» Brief: In the entries that follow, how many lines contain "CIRCLE"? Answer with the number only.
[Data — start]
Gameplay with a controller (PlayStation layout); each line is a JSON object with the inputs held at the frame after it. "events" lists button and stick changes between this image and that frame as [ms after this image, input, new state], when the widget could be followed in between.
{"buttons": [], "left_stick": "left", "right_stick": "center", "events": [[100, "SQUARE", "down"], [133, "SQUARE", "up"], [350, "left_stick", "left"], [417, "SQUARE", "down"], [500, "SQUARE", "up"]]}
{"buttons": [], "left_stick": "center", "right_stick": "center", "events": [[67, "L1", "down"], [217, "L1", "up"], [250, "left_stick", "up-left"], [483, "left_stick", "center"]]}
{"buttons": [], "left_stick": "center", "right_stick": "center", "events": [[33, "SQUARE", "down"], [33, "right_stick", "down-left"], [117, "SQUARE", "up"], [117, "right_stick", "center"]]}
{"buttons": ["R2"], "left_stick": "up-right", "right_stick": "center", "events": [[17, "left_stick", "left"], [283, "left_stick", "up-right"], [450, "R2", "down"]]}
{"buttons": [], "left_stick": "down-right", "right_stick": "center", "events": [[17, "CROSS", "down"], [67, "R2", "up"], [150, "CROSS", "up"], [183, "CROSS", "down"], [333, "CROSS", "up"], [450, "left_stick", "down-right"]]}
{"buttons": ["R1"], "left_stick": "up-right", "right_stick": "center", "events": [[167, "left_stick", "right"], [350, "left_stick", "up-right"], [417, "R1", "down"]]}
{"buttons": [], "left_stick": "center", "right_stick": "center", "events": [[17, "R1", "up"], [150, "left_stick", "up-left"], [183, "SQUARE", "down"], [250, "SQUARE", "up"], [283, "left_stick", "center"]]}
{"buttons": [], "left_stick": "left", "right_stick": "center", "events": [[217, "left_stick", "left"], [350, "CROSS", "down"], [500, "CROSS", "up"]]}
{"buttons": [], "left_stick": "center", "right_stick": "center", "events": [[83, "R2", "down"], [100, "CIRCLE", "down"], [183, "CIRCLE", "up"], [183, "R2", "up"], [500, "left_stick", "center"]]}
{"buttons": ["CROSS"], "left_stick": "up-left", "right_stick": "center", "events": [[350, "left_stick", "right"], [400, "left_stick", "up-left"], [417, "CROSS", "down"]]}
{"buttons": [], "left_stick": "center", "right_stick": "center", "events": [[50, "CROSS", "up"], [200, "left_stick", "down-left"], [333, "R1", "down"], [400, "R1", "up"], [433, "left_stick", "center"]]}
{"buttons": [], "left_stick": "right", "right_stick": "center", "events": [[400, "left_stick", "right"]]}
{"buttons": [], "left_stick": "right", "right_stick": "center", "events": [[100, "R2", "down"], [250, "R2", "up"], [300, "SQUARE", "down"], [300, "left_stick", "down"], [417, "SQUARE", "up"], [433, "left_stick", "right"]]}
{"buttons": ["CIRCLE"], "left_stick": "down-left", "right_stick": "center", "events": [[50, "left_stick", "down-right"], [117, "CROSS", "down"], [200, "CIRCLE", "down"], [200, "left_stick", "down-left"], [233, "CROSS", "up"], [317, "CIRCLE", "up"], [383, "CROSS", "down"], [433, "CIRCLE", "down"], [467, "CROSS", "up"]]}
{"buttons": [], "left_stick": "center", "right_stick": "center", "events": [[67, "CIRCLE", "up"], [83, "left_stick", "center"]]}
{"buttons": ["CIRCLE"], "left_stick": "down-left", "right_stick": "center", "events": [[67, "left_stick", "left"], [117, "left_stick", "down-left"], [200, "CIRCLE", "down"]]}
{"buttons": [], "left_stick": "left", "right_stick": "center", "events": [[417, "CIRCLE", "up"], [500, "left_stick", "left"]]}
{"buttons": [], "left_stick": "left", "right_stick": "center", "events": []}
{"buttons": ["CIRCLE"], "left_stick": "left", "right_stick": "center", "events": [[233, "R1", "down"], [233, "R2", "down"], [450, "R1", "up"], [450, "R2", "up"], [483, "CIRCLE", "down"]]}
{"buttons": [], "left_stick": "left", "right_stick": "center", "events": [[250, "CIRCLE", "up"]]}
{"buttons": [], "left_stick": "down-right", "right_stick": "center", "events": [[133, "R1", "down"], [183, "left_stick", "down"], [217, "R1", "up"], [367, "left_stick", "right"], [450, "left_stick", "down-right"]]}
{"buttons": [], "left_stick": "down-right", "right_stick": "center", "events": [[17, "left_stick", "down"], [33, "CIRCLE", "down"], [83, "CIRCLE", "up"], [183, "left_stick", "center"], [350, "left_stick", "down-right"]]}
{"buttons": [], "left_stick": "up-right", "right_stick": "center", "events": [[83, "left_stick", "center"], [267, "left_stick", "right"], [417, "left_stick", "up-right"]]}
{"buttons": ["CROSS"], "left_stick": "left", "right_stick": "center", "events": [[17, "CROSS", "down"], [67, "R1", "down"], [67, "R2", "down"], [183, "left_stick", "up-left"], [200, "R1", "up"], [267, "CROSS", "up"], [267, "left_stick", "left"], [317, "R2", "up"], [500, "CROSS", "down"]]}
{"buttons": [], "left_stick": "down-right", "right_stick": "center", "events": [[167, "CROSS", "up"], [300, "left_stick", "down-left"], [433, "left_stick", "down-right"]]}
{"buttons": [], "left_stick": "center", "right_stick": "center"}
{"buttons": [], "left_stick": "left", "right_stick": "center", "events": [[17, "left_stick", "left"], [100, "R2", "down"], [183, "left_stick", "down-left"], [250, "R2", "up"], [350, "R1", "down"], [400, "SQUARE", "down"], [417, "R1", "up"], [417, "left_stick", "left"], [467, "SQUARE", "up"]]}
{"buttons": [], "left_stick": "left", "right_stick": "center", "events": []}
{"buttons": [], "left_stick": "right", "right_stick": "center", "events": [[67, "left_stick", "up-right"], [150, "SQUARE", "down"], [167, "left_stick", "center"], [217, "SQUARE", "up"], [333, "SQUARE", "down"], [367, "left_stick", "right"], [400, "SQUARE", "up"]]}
[Data — finish]
» Solution for this exercise: 8